• _COMPLETE THE FOLLOWING_:
1) Set down, word for word, the part of the planets passage between "Of the actual" and "beyond all imagination.", inclusive.
2) In the planets passage, who first identified the white polar caps on Mars, and in what year?

___ PROVIDED TEXT

Of the actual surface conditions on Venus and Mercury, little is definitely known. Mercury is a very difficult object to observe on account of its proximity to the sun. It is never visible at night; it must be examined in the twilight just before sunrise or just after sunset, or in the full daylight. In either case the glare of the sun renders the planet indistinct, and the heat of the sun disturbs our atmosphere so as to make accurate visibility almost impossible. The surface of Mercury is probably rough and irregular and much like the moon. Like the moon, too, it has practically no atmosphere. Mercury rotates on its axis once in 88 days. Its day and year are of the same length. Thus the planet always presents the same face toward the sun and on that side there is perpetual day while on the other side is night—unbroken and cold beyond all imagination.
Venus resembles the earth more nearly than any other heavenly body. Its diameter is within 120 miles of the earth's diameter. The exasperating fact about Venus, however, is that it is shrouded in deep banks of clouds and vapors which make it impossible for us to secure any definite facts about it. The atmosphere about Venus is so dense that sunlight is reflected from the upper surface of the clouds around the planet and so reaches our telescopes without having penetrated to the surface at all. From time to time markings have been discovered that at first seemed real but whether they are just clouds or tops of mountains has never really been established.
Of all the planets, we know more about Mars than any other. And yet practically nothing is actually known in regard to conditions on the surface of this planet. We do know, however, that Mars more nearly resembles a miniature of our earth than any other celestial body. The diameter of Mars is 4,210 miles—almost exactly half the earth's diameter. The surface area of Mars is just about equal to the total area of dry land on the earth. Like the earth, Mars rotates about an axis inclined to the plane of its orbit, and the length of a Martian day is very nearly equal to our own. The latest determinations give the length of a Martian solar day as 24h 39m 35s. Fortunately for us, Mars is surrounded by a very light and transparent atmosphere through which we are able to discover with our telescopes, many permanent facts.
The most noticeable of these are the dazzling white "polar caps" first identified by Sir William Herschel in 1784. During the long winter in the northern hemisphere, the cap at the North pole steadily increases in size, only to diminish during the next summer under the hot rays of the sun. These discoveries establish without doubt the presence of vapors in the Martian atmosphere which precipitate with cold and evaporate with heat. The polar caps, then, are some form of snow and ice or possible hoar frost. Outside the polar caps the surface of Mars is rough, uneven and of different colors. Some of the darker markings appear to be long, straight hollows. They are the so-called "canals" discovered by Schiaparelli in 1877. The term "canal" is an unfortunate one. The word implies the existence of water and the presence of beings of sufficient intelligence and mechanical ability to construct elaborate works. Flammarion in France and Lowell in the United States claim the word is correctly used, i.e., that these markings are really canals and that Mars is actually inhabited. The consensus of opinion among the most celebrated astronomers is contrary to this view. Most astronomers agree that these canals may not exist as drawn—that they are to great extent due to defective vision. There is no conclusive proof of man-made work on Mars, nor of the existence of conscious life of any kind. It may be there but conclusive proof of it is still lacking.

______
___ ENTRIES PROVIDED

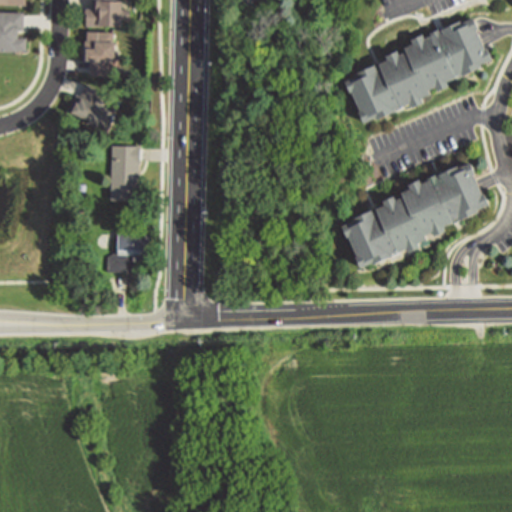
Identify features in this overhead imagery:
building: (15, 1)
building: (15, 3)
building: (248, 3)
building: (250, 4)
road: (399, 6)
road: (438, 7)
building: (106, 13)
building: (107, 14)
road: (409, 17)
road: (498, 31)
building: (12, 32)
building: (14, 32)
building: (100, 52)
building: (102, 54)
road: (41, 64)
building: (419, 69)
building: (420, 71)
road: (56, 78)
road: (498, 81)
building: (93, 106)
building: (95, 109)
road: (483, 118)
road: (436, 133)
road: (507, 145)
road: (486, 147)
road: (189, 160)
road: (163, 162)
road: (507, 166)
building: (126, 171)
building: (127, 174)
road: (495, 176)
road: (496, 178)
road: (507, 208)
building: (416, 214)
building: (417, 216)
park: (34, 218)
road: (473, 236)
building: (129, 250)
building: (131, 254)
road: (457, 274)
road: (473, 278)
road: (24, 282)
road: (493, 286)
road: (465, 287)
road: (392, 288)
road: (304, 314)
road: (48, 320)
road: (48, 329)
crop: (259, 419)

______
___ ENTRIES PROVIDED

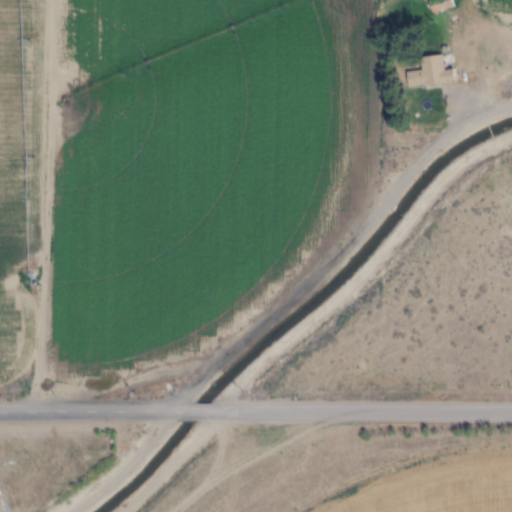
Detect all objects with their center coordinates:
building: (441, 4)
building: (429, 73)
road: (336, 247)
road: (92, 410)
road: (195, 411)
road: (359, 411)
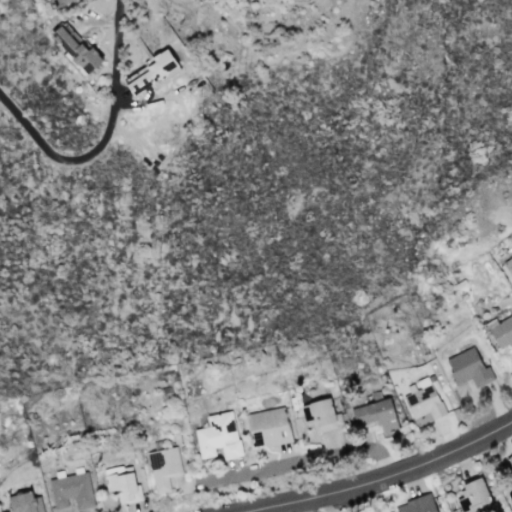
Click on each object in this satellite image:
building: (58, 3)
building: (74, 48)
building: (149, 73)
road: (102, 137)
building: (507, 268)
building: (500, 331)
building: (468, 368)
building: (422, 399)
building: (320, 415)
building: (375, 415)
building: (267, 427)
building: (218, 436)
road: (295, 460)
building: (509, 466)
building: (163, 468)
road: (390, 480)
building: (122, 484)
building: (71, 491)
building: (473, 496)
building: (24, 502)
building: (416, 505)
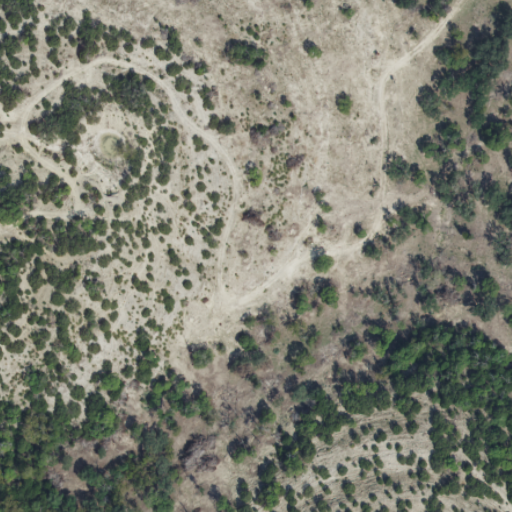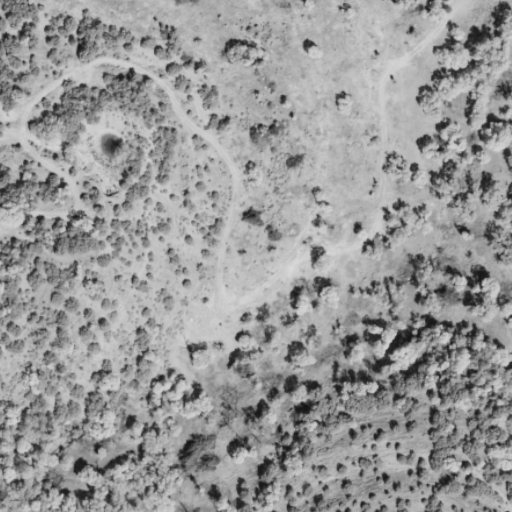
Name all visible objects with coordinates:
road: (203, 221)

______
___ ENTRIES PROVIDED

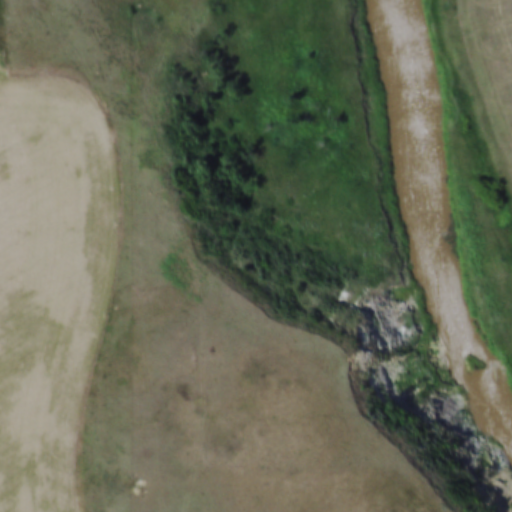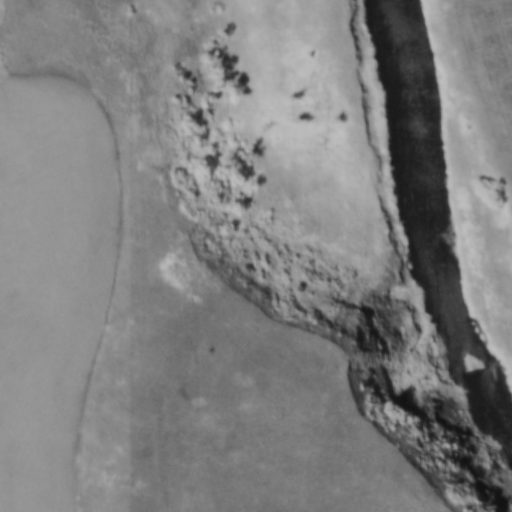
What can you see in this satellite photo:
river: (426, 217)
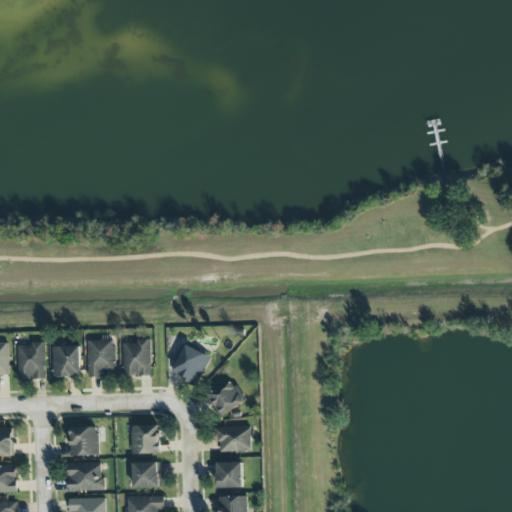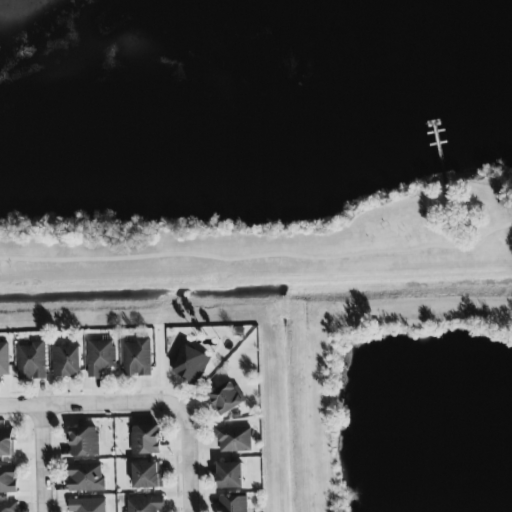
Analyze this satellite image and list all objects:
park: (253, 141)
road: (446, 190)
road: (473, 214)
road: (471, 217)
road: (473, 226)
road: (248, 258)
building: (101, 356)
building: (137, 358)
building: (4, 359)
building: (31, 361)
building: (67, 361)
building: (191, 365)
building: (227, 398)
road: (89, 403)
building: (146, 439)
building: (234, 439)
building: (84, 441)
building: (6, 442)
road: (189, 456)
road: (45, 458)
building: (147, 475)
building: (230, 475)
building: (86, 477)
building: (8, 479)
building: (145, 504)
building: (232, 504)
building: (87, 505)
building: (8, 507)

______

• _IN RESPONSE_:
1)
Of the actual surface conditions on Venus and Mercury, little is definitely known. Mercury is a very difficult object to observe on account of its proximity to the sun. It is never visible at night; it must be examined in the twilight just before sunrise or just after sunset, or in the full daylight. In either case the glare of the sun renders the planet indistinct, and the heat of the sun disturbs our atmosphere so as to make accurate visibility almost impossible. The surface of Mercury is probably rough and irregular and much like the moon. Like the moon, too, it has practically no atmosphere. Mercury rotates on its axis once in 88 days. Its day and year are of the same length. Thus the planet always presents the same face toward the sun and on that side there is perpetual day while on the other side is night—unbroken and cold beyond all imagination.

2) Sir William Herschel, in 1784.